Problem description. Copy out every line of the records, starting from the beginning and ending with the line containing "Ваша корзина пуста!".

Text extracted from each page
──────

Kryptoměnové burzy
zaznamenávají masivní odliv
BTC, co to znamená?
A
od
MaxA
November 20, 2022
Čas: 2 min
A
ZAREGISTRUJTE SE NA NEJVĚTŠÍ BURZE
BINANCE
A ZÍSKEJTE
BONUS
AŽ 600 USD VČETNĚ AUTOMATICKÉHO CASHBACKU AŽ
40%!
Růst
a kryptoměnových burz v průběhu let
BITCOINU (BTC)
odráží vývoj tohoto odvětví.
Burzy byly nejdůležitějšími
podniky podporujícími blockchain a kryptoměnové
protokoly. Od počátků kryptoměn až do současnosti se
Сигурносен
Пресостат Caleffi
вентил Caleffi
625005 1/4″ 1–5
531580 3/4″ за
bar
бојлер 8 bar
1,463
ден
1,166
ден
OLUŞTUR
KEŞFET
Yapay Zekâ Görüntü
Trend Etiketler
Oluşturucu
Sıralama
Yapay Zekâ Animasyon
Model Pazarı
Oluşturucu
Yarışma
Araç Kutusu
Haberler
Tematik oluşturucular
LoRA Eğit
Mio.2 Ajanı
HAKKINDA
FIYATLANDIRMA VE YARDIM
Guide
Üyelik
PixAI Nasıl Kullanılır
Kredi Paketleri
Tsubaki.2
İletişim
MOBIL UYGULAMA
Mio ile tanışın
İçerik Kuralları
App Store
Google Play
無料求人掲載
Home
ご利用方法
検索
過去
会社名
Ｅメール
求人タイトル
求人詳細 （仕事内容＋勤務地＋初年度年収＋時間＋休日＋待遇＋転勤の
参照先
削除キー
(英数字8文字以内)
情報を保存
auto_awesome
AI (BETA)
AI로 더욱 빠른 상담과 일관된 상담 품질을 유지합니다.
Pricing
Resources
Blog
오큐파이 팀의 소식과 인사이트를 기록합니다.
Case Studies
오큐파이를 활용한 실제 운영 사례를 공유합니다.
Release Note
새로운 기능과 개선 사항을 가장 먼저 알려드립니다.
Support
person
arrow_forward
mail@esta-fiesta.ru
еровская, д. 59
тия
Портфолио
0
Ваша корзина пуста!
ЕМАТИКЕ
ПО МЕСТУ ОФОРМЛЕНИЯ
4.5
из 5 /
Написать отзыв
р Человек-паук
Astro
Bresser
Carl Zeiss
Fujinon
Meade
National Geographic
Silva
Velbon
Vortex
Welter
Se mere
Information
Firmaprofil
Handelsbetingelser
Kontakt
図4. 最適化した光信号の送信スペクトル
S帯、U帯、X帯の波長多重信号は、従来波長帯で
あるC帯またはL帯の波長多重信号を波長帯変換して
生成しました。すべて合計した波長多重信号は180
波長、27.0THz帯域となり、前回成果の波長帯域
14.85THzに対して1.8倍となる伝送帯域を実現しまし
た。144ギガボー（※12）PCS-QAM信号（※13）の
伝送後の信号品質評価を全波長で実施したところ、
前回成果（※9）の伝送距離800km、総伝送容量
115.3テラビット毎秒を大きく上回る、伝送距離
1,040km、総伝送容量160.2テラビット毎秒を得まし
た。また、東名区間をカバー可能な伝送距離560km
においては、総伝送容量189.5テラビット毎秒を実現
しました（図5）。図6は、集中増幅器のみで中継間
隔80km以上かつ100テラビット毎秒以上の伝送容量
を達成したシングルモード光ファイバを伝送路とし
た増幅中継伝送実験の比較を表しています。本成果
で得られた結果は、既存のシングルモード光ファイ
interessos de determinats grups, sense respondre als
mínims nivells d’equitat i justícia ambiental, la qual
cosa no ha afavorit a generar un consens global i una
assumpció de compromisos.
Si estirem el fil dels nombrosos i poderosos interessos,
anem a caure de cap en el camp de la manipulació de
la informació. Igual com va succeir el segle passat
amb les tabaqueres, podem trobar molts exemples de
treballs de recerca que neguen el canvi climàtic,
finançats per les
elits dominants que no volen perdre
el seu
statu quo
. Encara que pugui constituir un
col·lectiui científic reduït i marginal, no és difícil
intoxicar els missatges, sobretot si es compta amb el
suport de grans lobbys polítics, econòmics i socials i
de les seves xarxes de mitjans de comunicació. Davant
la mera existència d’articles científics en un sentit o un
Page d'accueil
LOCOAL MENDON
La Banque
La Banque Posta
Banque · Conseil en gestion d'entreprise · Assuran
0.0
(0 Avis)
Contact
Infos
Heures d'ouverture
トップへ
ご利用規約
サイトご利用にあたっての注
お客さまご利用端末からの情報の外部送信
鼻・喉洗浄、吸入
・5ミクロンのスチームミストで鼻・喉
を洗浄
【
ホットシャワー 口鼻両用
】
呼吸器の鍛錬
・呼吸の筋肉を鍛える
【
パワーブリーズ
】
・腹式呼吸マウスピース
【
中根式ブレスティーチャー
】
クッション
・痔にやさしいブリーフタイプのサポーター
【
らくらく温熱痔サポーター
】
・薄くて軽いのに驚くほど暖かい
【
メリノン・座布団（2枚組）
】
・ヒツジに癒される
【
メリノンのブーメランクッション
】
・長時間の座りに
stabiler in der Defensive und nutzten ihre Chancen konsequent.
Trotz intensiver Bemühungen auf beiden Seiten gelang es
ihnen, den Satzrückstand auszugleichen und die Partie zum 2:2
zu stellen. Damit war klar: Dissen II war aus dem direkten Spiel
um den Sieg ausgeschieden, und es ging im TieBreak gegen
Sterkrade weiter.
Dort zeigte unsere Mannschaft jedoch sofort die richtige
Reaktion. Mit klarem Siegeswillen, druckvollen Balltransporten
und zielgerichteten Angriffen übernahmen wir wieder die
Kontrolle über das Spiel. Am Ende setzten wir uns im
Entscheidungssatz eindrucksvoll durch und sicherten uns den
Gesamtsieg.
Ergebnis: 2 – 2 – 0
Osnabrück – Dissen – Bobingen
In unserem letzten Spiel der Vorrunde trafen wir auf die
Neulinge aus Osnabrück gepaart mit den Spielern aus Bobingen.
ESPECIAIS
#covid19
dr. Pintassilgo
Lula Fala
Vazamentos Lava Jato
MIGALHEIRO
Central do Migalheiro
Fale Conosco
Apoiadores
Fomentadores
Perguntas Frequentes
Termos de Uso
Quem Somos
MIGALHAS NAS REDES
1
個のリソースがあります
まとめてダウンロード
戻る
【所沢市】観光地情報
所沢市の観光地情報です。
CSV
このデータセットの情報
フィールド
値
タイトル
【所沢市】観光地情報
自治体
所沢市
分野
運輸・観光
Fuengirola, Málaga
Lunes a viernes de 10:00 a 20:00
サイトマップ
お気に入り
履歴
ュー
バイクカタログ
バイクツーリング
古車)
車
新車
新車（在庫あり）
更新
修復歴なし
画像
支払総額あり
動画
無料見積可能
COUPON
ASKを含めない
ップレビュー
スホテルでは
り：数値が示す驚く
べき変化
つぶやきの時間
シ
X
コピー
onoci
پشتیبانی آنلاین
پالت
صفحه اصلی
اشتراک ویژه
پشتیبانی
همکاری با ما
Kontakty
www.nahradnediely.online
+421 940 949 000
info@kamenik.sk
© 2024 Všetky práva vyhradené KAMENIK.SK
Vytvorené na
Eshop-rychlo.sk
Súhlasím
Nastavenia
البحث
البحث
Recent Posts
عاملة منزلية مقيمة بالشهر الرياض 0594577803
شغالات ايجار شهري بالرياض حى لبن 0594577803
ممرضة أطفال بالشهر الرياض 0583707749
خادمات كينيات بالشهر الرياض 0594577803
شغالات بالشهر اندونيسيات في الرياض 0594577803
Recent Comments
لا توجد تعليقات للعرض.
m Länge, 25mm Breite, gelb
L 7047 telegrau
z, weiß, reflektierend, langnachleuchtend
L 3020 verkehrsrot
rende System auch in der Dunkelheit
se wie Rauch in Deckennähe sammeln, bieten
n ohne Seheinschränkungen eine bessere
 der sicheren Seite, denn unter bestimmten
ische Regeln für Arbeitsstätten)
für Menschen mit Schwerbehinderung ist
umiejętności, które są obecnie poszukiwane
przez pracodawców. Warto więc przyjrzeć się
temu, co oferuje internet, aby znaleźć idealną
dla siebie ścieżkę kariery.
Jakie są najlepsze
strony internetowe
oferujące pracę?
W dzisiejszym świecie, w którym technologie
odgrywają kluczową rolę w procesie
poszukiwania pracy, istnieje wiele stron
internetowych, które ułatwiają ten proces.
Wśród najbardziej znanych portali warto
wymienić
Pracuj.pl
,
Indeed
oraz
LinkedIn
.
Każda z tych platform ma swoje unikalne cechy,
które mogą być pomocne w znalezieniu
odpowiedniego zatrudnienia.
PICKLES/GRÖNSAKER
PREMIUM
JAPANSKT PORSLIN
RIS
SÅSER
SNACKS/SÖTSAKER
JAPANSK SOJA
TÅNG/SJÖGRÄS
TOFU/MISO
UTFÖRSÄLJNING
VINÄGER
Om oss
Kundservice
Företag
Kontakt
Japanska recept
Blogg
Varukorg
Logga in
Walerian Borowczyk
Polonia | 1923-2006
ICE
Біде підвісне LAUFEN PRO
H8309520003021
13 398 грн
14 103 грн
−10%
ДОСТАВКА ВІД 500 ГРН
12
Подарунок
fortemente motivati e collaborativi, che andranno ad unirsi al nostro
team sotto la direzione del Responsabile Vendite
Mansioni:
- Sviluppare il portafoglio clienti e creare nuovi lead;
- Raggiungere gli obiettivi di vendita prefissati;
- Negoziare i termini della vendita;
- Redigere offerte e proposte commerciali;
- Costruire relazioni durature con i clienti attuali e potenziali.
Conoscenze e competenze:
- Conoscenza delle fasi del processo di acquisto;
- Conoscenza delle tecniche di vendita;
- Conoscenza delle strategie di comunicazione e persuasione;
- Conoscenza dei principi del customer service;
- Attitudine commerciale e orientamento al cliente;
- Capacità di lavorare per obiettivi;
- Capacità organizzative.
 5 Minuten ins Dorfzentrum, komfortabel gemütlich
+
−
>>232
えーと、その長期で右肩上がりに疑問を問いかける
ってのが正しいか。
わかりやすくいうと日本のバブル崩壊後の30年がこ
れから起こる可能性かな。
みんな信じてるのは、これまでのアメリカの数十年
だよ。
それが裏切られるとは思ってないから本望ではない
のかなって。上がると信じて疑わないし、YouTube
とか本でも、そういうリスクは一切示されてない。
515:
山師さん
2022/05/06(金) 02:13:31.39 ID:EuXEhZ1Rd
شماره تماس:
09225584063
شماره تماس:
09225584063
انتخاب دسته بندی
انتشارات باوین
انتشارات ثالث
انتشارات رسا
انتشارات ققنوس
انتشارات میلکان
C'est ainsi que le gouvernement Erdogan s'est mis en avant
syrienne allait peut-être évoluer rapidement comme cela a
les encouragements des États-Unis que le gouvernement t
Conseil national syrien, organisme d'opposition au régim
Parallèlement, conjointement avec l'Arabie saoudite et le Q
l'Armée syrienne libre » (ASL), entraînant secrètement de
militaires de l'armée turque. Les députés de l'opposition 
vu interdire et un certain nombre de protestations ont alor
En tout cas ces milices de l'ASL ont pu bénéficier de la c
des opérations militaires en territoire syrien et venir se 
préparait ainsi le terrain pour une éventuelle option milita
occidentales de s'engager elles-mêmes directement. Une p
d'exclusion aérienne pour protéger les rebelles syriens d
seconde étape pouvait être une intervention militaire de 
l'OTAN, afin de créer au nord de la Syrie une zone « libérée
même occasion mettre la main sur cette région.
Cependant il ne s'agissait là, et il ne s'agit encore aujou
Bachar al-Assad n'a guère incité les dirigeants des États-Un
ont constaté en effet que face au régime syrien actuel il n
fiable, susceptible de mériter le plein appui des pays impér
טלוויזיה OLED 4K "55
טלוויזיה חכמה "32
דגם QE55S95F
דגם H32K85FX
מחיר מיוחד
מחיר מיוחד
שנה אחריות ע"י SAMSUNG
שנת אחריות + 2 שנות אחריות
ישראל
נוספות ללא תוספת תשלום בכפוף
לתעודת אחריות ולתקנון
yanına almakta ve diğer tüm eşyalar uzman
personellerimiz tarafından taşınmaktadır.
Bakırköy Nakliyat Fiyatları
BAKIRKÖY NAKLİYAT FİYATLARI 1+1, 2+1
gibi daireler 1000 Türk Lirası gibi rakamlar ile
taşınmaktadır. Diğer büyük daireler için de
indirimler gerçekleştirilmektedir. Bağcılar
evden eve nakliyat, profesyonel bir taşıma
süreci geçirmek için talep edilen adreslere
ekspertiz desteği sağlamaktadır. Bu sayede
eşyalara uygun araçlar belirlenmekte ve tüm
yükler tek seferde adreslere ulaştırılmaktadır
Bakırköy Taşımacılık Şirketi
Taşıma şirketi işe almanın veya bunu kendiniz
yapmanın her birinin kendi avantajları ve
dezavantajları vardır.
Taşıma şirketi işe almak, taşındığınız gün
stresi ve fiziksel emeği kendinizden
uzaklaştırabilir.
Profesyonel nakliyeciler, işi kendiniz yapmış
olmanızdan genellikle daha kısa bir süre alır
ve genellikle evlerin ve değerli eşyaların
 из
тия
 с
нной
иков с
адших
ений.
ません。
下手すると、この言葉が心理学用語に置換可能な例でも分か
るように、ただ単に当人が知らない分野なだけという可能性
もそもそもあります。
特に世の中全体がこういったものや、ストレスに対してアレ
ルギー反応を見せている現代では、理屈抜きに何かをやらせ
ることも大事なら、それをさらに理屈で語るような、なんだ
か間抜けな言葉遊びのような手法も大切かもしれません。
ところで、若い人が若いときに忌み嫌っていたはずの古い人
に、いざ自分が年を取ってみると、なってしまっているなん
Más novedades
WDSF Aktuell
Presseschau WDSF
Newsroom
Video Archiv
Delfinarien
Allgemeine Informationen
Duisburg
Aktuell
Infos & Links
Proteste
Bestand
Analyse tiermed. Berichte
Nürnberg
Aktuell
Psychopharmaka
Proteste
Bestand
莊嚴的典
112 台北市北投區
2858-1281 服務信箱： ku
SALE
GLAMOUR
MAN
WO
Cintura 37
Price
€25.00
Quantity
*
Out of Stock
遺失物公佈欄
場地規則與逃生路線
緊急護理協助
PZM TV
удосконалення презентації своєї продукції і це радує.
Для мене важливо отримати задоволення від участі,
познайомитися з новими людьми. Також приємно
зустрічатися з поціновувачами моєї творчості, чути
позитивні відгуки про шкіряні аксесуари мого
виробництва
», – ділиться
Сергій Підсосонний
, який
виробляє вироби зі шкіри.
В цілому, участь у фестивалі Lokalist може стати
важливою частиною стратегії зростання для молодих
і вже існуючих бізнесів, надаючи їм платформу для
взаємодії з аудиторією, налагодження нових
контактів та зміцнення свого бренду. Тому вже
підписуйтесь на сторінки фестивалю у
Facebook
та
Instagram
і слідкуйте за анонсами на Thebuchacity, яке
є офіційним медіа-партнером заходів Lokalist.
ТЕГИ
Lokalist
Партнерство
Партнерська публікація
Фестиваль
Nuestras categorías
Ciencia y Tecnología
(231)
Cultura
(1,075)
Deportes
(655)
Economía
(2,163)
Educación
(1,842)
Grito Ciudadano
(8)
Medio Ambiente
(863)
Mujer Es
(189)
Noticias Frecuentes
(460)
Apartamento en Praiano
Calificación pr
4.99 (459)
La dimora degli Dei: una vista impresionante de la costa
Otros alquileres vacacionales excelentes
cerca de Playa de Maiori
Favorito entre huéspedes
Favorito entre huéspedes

──────

Your solution.
Kryptoměnové burzy
zaznamenávají masivní odliv
BTC, co to znamená?
A
od
MaxA
November 20, 2022
Čas: 2 min
A
ZAREGISTRUJTE SE NA NEJVĚTŠÍ BURZE
BINANCE
A ZÍSKEJTE
BONUS
AŽ 600 USD VČETNĚ AUTOMATICKÉHO CASHBACKU AŽ
40%!
Růst
a kryptoměnových burz v průběhu let
BITCOINU (BTC)
odráží vývoj tohoto odvětví.
Burzy byly nejdůležitějšími
podniky podporujícími blockchain a kryptoměnové
protokoly. Od počátků kryptoměn až do současnosti se
Сигурносен
Пресостат Caleffi
вентил Caleffi
625005 1/4″ 1–5
531580 3/4″ за
bar
бојлер 8 bar
1,463
ден
1,166
ден
OLUŞTUR
KEŞFET
Yapay Zekâ Görüntü
Trend Etiketler
Oluşturucu
Sıralama
Yapay Zekâ Animasyon
Model Pazarı
Oluşturucu
Yarışma
Araç Kutusu
Haberler
Tematik oluşturucular
LoRA Eğit
Mio.2 Ajanı
HAKKINDA
FIYATLANDIRMA VE YARDIM
Guide
Üyelik
PixAI Nasıl Kullanılır
Kredi Paketleri
Tsubaki.2
İletişim
MOBIL UYGULAMA
Mio ile tanışın
İçerik Kuralları
App Store
Google Play
無料求人掲載
Home
ご利用方法
検索
過去
会社名
Ｅメール
求人タイトル
求人詳細 （仕事内容＋勤務地＋初年度年収＋時間＋休日＋待遇＋転勤の
参照先
削除キー
(英数字8文字以内)
情報を保存
auto_awesome
AI (BETA)
AI로 더욱 빠른 상담과 일관된 상담 품질을 유지합니다.
Pricing
Resources
Blog
오큐파이 팀의 소식과 인사이트를 기록합니다.
Case Studies
오큐파이를 활용한 실제 운영 사례를 공유합니다.
Release Note
새로운 기능과 개선 사항을 가장 먼저 알려드립니다.
Support
person
arrow_forward
mail@esta-fiesta.ru
еровская, д. 59
тия
Портфолио
0
Ваша корзина пуста!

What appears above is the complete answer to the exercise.